** Opening EXTRACT block **
I have a further question about conjugate roots ...


The non-trivial third roots of unity
-1/2 +i*srqrt(3)/2 and -1/2 -i*srqrt(3)/2 are complex conjugates.

I don't know of a definition where, for example, in the setting
above,
2^(1/3) is said to be conjugate to
2^(1/3) * (-1/2 +i*srqrt(3)/2).

I looked at Conjugate (group theory) at Wikipedia here:

http://en.wikipedia.org/wiki/Conjugate_%28group_theory%29 .

David ?ernie?


> To get an automorphism of L over Q,
>
> send 2^(1/3)
> to any of the 3 cube roots of 2
>
> and send -1/2 +i*srqrt(3)/2
> to any of the 2 nontrivial cube roots of 1
>
> That yields 6 choices (the above choices are independent),
> and for each of those 6 choices there is a uniquely determined
> automorphism of L over Q.
** Closing EXTRACT block **
TASKS TO CARRY OUT
1) Answer these questions about the post on conjugate roots:
(a) Which Wikipedia article did the writer look at?
(b) According to the quoted passage, how many cube roots of 2 can 2^(1/3) be sent to?
(c) How many choices does the quoted passage say this yields in total?
2) Can you extend the post on conjugate roots, starting after its last sentence?
The listing that follows is separate material and has no connection to the post on conjugate roots.
** Opening RECORDS SHOWN block **
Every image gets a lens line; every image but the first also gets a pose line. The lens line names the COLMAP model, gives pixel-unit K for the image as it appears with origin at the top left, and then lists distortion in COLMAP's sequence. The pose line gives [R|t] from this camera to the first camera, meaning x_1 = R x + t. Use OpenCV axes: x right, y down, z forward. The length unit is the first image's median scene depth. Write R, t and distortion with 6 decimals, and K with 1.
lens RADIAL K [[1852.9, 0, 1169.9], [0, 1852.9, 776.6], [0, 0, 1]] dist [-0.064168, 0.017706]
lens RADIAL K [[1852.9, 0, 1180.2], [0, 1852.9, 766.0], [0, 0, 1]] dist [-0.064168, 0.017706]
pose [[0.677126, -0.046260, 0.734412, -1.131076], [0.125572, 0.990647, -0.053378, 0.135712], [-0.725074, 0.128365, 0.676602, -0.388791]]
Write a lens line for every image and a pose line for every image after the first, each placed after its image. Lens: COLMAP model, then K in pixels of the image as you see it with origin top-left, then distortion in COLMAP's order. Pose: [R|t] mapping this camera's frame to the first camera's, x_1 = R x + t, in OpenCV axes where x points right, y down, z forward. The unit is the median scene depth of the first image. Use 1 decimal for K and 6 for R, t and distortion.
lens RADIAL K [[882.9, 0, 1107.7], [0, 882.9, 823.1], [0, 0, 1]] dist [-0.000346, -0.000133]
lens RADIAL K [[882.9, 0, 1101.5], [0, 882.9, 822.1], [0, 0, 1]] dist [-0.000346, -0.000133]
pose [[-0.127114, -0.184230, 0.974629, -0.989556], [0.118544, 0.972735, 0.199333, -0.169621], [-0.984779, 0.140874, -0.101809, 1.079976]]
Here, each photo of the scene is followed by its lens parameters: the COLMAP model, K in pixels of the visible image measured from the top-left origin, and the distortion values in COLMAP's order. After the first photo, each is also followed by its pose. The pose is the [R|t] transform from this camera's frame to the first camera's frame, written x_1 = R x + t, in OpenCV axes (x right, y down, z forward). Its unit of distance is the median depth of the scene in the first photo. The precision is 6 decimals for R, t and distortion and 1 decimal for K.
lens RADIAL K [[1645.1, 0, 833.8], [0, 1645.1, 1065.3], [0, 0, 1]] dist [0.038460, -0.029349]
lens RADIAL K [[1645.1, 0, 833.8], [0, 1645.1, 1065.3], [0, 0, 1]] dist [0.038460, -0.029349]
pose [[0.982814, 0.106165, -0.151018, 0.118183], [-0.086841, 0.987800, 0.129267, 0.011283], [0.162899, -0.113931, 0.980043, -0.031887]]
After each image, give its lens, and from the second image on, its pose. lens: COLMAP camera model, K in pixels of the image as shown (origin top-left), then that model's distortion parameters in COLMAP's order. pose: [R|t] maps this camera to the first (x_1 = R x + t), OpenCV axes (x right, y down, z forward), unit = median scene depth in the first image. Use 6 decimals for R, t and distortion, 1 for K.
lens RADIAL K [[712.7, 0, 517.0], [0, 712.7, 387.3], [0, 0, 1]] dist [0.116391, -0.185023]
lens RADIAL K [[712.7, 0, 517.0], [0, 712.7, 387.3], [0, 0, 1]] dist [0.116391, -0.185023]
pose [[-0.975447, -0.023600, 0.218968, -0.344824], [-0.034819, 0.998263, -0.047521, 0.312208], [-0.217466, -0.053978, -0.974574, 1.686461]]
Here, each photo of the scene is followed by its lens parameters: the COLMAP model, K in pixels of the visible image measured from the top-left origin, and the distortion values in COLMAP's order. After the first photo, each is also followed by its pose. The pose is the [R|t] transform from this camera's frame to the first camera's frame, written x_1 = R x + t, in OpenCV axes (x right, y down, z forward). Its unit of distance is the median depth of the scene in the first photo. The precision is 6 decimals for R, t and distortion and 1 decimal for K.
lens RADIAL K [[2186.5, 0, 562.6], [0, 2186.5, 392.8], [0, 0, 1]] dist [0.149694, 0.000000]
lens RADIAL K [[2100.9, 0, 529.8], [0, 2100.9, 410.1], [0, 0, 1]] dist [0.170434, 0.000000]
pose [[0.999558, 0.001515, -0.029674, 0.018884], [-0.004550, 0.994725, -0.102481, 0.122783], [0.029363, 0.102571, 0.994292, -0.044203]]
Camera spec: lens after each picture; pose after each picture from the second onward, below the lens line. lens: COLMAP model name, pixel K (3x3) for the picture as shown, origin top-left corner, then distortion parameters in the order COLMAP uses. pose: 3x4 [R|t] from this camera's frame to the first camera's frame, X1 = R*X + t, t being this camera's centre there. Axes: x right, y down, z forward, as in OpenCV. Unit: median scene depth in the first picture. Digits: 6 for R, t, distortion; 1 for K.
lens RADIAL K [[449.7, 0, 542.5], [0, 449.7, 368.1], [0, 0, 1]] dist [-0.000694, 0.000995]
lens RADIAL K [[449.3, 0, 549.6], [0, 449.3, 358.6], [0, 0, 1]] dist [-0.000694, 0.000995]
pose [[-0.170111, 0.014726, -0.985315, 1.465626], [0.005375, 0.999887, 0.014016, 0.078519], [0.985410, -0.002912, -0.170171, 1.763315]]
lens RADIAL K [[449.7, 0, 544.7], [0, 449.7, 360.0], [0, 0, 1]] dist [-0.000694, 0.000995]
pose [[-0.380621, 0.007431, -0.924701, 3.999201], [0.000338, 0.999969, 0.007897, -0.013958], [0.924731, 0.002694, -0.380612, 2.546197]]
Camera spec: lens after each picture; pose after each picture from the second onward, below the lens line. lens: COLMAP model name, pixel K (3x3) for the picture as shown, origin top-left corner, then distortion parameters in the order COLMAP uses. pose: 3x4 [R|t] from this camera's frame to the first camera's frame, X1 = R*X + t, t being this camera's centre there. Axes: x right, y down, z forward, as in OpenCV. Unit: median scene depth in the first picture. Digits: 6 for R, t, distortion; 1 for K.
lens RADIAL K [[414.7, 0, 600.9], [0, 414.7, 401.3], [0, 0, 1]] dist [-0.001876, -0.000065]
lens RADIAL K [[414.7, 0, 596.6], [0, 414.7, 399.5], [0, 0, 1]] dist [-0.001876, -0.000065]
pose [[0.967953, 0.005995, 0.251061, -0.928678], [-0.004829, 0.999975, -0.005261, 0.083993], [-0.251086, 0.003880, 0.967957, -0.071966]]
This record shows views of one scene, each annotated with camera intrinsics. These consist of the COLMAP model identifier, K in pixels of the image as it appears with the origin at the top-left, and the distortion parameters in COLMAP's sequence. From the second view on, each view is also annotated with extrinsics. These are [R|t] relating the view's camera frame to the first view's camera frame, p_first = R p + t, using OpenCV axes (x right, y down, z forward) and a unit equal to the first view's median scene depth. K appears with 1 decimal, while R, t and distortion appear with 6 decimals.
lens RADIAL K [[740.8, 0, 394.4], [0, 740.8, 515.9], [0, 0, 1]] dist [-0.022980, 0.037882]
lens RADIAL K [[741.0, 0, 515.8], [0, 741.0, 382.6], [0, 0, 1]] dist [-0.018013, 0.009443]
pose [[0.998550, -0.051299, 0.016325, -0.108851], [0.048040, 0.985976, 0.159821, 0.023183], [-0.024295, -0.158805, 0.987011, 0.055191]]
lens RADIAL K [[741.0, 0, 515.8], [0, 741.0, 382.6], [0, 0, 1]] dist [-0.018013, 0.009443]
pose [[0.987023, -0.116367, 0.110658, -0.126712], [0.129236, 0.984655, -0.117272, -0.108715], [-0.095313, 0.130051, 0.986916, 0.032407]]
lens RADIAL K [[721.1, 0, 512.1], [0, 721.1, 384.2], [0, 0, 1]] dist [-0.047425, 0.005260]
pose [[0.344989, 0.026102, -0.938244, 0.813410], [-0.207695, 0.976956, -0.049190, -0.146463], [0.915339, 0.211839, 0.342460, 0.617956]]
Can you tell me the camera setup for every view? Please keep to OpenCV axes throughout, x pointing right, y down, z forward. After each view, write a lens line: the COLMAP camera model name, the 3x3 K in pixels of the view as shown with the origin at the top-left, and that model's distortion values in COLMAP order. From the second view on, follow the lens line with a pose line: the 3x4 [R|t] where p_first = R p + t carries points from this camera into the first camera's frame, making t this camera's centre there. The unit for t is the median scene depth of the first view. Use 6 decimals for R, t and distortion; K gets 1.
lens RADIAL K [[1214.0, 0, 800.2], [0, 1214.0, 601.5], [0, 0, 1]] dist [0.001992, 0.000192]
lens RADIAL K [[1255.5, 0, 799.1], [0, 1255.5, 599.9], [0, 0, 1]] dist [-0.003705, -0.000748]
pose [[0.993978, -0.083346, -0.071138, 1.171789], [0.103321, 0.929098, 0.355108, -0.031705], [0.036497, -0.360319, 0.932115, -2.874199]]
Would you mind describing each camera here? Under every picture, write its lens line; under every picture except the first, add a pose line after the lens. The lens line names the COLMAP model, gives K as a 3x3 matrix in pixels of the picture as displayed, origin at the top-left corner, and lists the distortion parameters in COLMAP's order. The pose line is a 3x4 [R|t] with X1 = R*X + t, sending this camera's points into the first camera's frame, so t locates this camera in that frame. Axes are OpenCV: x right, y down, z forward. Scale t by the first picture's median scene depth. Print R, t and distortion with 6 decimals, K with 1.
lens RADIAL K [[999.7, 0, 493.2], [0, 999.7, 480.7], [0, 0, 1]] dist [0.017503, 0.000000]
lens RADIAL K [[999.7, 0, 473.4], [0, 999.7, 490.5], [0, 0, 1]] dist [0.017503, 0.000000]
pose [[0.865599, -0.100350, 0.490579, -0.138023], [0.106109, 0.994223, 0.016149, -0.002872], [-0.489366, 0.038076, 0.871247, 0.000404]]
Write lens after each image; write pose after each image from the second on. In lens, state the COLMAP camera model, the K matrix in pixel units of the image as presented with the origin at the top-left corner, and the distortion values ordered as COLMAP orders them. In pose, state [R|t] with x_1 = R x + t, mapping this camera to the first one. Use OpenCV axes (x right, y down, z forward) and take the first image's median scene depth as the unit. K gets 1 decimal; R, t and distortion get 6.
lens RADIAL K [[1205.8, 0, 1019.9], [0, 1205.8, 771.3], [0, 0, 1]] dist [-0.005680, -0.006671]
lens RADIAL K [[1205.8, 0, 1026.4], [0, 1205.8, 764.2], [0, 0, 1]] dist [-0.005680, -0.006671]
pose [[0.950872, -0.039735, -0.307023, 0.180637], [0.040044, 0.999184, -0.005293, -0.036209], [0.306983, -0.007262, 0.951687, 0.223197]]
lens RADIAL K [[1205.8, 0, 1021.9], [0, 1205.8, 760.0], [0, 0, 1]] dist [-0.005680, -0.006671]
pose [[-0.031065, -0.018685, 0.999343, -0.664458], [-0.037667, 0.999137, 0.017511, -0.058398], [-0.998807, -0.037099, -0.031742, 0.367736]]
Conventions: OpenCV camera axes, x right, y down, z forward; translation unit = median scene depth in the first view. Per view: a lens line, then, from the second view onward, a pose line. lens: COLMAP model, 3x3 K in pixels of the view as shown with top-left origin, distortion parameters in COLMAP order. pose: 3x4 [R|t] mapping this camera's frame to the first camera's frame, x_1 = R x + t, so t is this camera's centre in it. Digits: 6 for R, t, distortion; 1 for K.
** Closing RECORDS SHOWN block **
RESPONSES TO THE EXERCISE
1)
(a) Conjugate (group theory)
(b) 3
(c) 6

2)
>

>> But I guess people require an extension to be Galois so that the
>> fundamental theorem of Galois theory applies ...

>
> Right, Galois extensions are needed for certain theorems.
>
> quasi



--
dracut:/# lvm vgcfgrestore
File descriptor 9 (/.console_lock) leaked on lvm invocation. Parent PID
993: sh
Please specify a *single* volume group to restore.